Но Гера и на этот раз промолчал. Только слегка поморщился.
Второй копач, Валера, весело вышагивал по снегу в своих высоких чесанках, неся на каждом плече по покрышке, отдаленно напоминая не совсем трезвого, опустившегося ангела, у которого волосы на голове (шапку Валера не носил всю зиму) спутались и стоят дыбом, а крылья от непутевой жизни совсем почернели и свернулись в тугие резиновые кольца. Однако Валера и не думал грустить. Третью покрышку он нес в руках — как запасное крыло, которое тоже свернулось.
— И меня, хозяин, не забудь! — сказал он, оглядываясь на ходу. И засмеялся.
Когда пришли к березам, Князев осмотрелся, соображая, где тут место попригоднее. Потом немного раскидал ногами снег возле громадного куста смородины, обошел его кругом, еще подумал, будто вспоминал: “Тут ли?” — и наконец решил:
— Ага, вот здесь и копайте!
— Что копать?
— Копайте здесь могилу. — И рукой показал, как должна быть расположена могила. — Хоронить буду здесь. Ясно?
Валера коротко хохотнул. Но тотчас спохватился, пробуя сделать скорбное лицо — “это я так, мол…”. А Юрка от удивления, казалось, и вовсе прозрел — на второй глаз. Вообще от бельма выражение у него было чудное — и глупое, будто у дурачка-юродивого, и одновременно мудрое: зрячий глаз, голубой, красивый, опушенный длинными ресницами, смотрел на все с неземной печалью. От этого-то у Юрки временами был вид человека, который и одним глазом видит подальше, чем многие двумя. Но теперь выражение печальной мудрости сошло с его лица. Оно стало совсем глупым.
Тут встрял Валера. Он был только тому рад, что им не надо тащиться на кладбище, и боялся, как бы Юрка не заартачился. Тогда и заработок, чего доброго, уплывет из рук!
— Так точно, начальник! Все ясно.
И он бросил покрышки в снег.
Спустя полчаса — все это время Юрка рубил сушняк, разводил кострище во всю длину будущей могилы — Валера, побежавший в магазин, вернулся с водкой. Он смахнул снег с пня, разложил весело газетку, выставил бутылку, два пластмассовых стаканчика, хлеб и банку консервов.

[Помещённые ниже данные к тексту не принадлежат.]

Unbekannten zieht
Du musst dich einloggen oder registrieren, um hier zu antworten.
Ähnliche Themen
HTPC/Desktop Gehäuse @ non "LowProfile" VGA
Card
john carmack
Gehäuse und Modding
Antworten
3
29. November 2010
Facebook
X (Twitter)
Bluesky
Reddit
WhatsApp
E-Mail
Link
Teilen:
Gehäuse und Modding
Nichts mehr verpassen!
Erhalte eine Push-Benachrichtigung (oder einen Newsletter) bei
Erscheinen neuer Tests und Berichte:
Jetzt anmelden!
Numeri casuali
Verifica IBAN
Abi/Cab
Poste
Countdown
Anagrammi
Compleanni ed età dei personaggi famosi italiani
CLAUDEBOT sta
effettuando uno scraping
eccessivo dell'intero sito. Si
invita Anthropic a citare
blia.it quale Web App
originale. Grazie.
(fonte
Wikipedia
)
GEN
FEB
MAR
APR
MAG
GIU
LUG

— Ну, давай, что ли! — с радостным нетерпением кликнул он Юрку. — Нож-то у тебя есть?
Тот достал складной нож, но долго не мог открыть его: ломались ногти. Грустно усмехаясь, повернулся к Валере:
— Складень уже открыть не могу, что ты поделаешь! Во, смотри, совсем хрупкие стали! — И показал свои желтые обломанные ногти.

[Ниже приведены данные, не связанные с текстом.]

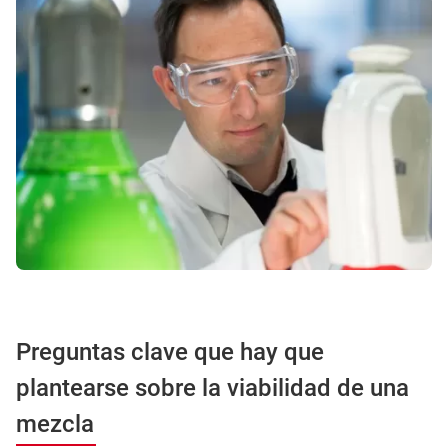
Preguntas clave que hay que
plantearse sobre la viabilidad de una
mezcla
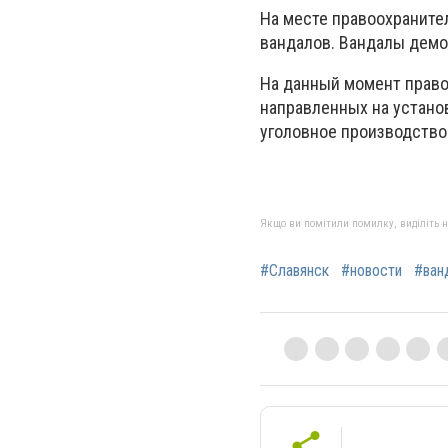
На месте правоохраните
вандалов. Вандалы демо
На данный момент прав
направленных на устано
уголовное производство
Якщо ви помітили помилку, виділіть нео
#Славянск
#новости
#ван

Валера забрал у него нож, раскрыл. Одним коленом становясь в снег перед пеньком, с одобрительным кряхтением открывая банку, заговорил бодро, весело:
— А ногти — это да, бывает. Это в организме витаминов мало. То есть это если по-научному. Дефицит, другим словом… Это, чтобы пример тебе привести, у меня такое же было! Лет шесть назад, — сказал он, вставая и отряхивая рукавицей снег с колена. — Помню, домой придешь с лесничества, и сапоги не снять. Ноги от голода распухли! — захохотал он и, взяв бутылку, стал разливать по пластмассовым стаканчикам. — Ну, туда-сюда, в дверь этак зажмешь, выхватишь ногу кое-как. А из брюк, из портянок аж перхоть посыплется! Это кожа такая сухая. Да много перхоти, этак с полгорсти. Вот тогда-то я и навострил лыжи отсюда… Что ты, подыхать никому не хочется — это ж медицинский факт!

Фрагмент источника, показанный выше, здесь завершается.